[SUPPLIED INFORMATION]

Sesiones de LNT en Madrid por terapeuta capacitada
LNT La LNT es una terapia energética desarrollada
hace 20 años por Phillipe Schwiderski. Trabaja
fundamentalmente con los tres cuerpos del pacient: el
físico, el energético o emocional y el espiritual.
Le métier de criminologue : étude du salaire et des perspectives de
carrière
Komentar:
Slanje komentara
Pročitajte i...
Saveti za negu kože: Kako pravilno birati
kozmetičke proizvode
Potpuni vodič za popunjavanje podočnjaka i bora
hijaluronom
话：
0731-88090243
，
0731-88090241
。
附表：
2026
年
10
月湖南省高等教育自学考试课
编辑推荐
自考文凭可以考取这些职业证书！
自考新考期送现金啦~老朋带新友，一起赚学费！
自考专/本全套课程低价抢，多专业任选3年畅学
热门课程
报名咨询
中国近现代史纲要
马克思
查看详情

[/SUPPLIED INFORMATION]

TASK INSTRUCTIONS:
Retyping the whole listing exactly is the task here.

ANSWER SPACE:
Sesiones de LNT en Madrid por terapeuta capacitada
LNT La LNT es una terapia energética desarrollada
hace 20 años por Phillipe Schwiderski. Trabaja
fundamentalmente con los tres cuerpos del pacient: el
físico, el energético o emocional y el espiritual.
Le métier de criminologue : étude du salaire et des perspectives de
carrière
Komentar:
Slanje komentara
Pročitajte i...
Saveti za negu kože: Kako pravilno birati
kozmetičke proizvode
Potpuni vodič za popunjavanje podočnjaka i bora
hijaluronom
话：
0731-88090243
，
0731-88090241
。
附表：
2026
年
10
月湖南省高等教育自学考试课
编辑推荐
自考文凭可以考取这些职业证书！
自考新考期送现金啦~老朋带新友，一起赚学费！
自考专/本全套课程低价抢，多专业任选3年畅学
热门课程
报名咨询
中国近现代史纲要
马克思
查看详情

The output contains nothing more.